Urban-Rural Disparity and Climate Adaptation
A 2018 report by the International Fund for Agricultural Development (IFAD) supports that developing countries in Asia still experience limited rural transformation – urbanization and development resulting in rural economic revolution – presenting a growing dichotomy between urban and rural areas. Additionally, the IFAD notes that this is also at the origin of waves of migration from rural to urban areas, in quest of greener pastures. Bihong Huang, a research fellow at the Asian Development Bank Institute, claimed in 2019 that “despite the remarkable economic growth achieved in Asia in the last few decades, rising income inequality is one of the most profound challenges in the region”. While these challenges affect both people living in rural and urban areas, the limited attention given to rural inhabitants cripples their economic progression and sustainability and endangers their lives and adaptability to the effects of climate change.
According to the World Wide Fund (WWF), climate adaptation aims at “helping people adjust and enabling nature to be more resilient to the impacts of climate change”. “Unfortunately, many of the places that are rich in biodiversity are also those where both people and ecosystems are the most vulnerable to climate change”, the WWF states. In the Asian context, investing in rural transformation is an increasing necessity. For the UNEP, such development approach must encompass ecosystem-based adaptation, adaptation knowledge and awareness of local communities, and access to adaptation finance and resources, to mention a few. Eventually, this implies that governments must revisit the degree of attention put on affected and vulnerable areas and communities, despite the emergency of the current pandemic.

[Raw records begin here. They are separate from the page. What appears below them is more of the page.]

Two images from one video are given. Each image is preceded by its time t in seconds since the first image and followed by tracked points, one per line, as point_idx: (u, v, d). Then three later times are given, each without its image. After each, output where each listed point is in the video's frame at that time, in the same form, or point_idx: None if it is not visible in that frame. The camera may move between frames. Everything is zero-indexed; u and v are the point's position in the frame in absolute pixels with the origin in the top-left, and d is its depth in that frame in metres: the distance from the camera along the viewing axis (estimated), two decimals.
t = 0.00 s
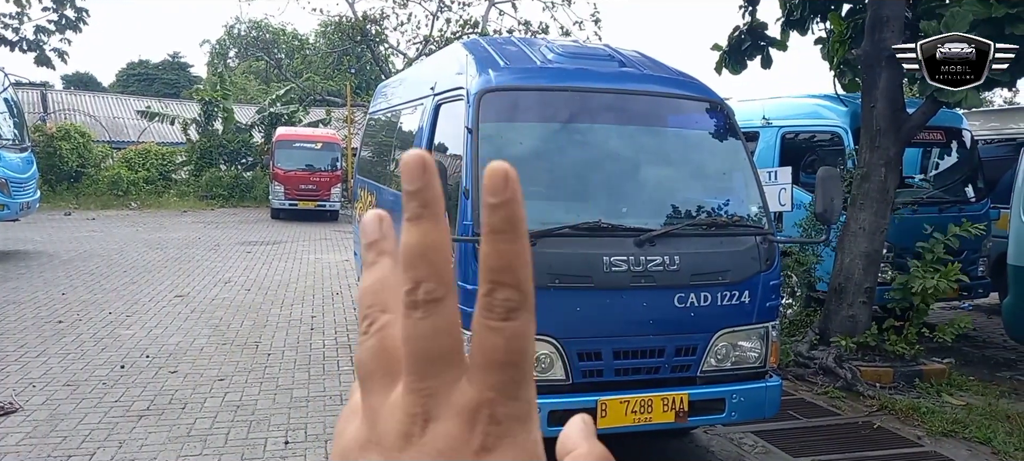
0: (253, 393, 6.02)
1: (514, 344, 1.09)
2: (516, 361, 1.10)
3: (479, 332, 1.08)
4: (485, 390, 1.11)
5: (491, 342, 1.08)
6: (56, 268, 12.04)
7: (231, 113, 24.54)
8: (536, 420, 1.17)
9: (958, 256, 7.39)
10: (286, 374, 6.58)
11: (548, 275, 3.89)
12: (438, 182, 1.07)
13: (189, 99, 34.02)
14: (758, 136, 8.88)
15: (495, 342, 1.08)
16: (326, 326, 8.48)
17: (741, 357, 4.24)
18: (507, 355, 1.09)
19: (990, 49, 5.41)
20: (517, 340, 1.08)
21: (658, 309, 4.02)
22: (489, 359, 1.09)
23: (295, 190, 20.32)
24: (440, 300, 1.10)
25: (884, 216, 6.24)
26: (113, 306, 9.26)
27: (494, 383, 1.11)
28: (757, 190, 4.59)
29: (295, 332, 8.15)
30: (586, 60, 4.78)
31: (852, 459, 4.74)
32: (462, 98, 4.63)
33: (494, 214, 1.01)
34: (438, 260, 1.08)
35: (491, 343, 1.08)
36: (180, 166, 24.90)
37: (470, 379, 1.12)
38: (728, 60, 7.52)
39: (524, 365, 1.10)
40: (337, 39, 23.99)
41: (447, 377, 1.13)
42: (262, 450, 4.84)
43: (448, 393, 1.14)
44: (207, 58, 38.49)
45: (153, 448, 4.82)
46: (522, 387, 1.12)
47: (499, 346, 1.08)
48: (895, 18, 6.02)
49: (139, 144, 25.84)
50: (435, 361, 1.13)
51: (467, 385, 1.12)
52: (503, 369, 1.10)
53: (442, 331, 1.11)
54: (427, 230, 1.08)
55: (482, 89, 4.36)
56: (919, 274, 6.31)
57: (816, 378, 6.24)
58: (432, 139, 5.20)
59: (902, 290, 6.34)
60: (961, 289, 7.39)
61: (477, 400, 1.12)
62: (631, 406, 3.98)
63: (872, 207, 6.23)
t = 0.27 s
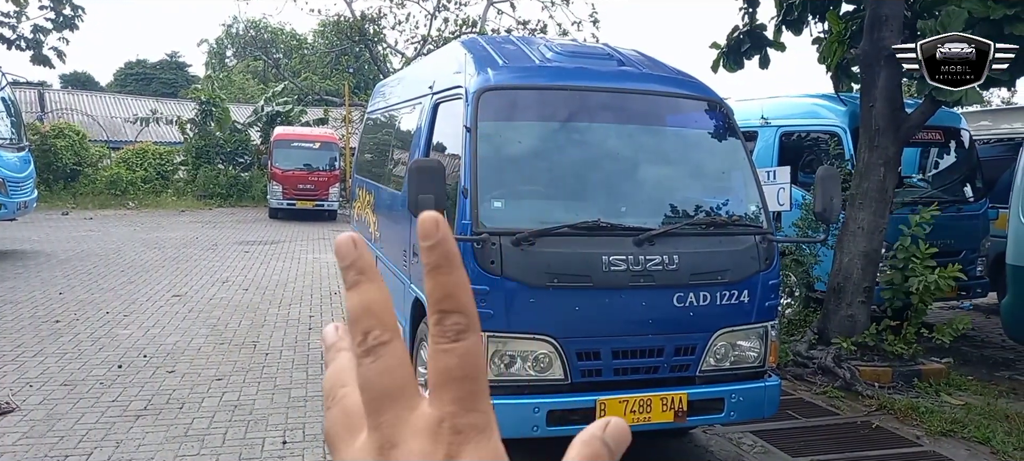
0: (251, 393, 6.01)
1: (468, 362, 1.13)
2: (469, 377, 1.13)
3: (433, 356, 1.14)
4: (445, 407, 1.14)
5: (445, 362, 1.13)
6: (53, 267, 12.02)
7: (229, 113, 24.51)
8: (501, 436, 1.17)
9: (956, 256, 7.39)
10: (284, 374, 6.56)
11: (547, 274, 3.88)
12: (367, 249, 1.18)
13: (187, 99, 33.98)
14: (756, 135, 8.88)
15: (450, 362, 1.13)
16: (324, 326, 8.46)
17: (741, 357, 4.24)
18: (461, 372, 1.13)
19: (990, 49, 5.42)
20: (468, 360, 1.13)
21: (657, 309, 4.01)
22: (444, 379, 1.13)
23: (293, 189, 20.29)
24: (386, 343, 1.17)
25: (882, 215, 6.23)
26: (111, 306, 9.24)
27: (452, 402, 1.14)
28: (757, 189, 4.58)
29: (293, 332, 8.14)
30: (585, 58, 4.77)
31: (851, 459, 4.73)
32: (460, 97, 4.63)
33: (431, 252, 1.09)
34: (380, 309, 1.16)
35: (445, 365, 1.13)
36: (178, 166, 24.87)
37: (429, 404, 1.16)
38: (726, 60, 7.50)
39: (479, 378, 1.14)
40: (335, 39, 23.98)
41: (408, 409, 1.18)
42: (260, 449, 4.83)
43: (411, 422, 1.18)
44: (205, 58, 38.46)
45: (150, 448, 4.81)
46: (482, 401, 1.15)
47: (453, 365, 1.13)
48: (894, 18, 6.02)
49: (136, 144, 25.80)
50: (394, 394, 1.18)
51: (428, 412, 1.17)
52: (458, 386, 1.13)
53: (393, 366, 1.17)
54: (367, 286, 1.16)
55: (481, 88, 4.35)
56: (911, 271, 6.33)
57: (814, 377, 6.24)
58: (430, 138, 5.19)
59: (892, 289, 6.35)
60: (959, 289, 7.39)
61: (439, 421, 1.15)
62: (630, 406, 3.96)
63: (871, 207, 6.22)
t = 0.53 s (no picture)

Climate Adaptation, Community Empowerment and Sustainability
As a matter of fact, climate adaptation is a luxury that vulnerable communities cannot afford on their own. To claim that Asian countries and the international community are not tackling the question of climate adaption would be absurd. However, there is still much more to do. In fact, the recent floods – May 2021 – in Upazila region, Bangladesh, caused more than “1000 families” to lose their homes; yet the local government was able to offer only “316 shelters and 755 temporary shelters”, limited medical and fire services as well as food and purified water. This demonstrates that vulnerable communities are still exposed to rampant disasters of climate change and not sufficiently equipped to address such unpredictable events in a long-run.
To a larger extent, Renee Cho claims that 70% of the people that are at high risk of climate disaster and migration are found in 8 Asian countries – namely China, Bangladesh, Japan, the Philippines, India, Thailand, Vietnam and Indonesia. She adds that migration is likely to accelerate after 2050 “due to strong climate impacts and population growth. This means that vulnerable communities would not only be exposed to more effects of climate change but would equally lose guarantee for their rights to live, to work, and to get a shelter. Furthermore, climate-related migration could increasingly expose vulnerable people to human trafficking and sexual violence.
For such reasons, it is imperative to remind that climate adaptation in Asia can become more effective if states and aid groups commit seriously to tackling climate change in vulnerable areas while involving communities at local, national, and regional level. Although the Covid-19 pandemic remains a considerable threat to Asia and the rest of the world, it would be fatal to downplay the growing danger that poses climate change, especially for the future of fragile families.